(RAW DATA):
---
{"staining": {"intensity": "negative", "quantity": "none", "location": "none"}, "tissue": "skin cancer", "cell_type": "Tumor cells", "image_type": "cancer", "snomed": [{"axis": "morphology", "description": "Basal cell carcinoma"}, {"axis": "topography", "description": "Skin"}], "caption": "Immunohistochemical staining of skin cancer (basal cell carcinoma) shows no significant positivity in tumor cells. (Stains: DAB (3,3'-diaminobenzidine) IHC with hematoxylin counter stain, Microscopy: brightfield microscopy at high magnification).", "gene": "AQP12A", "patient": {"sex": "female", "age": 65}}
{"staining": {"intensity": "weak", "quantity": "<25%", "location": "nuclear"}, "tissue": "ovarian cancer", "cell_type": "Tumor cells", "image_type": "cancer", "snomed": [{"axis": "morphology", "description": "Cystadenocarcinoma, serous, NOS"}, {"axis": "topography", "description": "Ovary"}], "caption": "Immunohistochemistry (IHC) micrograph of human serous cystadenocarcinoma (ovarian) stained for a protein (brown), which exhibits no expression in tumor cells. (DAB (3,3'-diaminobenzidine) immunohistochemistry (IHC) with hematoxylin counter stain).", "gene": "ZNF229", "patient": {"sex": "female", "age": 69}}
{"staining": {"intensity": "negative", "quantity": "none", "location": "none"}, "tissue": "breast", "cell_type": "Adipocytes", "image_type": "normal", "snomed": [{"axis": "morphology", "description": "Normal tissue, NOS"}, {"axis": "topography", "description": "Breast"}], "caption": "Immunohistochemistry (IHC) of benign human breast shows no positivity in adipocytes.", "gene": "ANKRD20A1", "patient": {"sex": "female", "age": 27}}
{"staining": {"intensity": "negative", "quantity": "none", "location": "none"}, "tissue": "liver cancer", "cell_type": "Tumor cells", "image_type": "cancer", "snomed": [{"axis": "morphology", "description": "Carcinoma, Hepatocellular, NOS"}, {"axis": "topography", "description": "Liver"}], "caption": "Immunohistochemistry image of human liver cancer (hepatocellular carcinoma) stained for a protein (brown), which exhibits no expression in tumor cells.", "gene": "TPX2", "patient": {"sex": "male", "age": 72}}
---
(TASK ITEM): Copy out every line of the data where the word "which" occurs.

(WRITTEN SOLUTION):
{"staining": {"intensity": "weak", "quantity": "<25%", "location": "nuclear"}, "tissue": "ovarian cancer", "cell_type": "Tumor cells", "image_type": "cancer", "snomed": [{"axis": "morphology", "description": "Cystadenocarcinoma, serous, NOS"}, {"axis": "topography", "description": "Ovary"}], "caption": "Immunohistochemistry (IHC) micrograph of human serous cystadenocarcinoma (ovarian) stained for a protein (brown), which exhibits no expression in tumor cells. (DAB (3,3'-diaminobenzidine) immunohistochemistry (IHC) with hematoxylin counter stain).", "gene": "ZNF229", "patient": {"sex": "female", "age": 69}}
{"staining": {"intensity": "negative", "quantity": "none", "location": "none"}, "tissue": "liver cancer", "cell_type": "Tumor cells", "image_type": "cancer", "snomed": [{"axis": "morphology", "description": "Carcinoma, Hepatocellular, NOS"}, {"axis": "topography", "description": "Liver"}], "caption": "Immunohistochemistry image of human liver cancer (hepatocellular carcinoma) stained for a protein (brown), which exhibits no expression in tumor cells.", "gene": "TPX2", "patient": {"sex": "male", "age": 72}}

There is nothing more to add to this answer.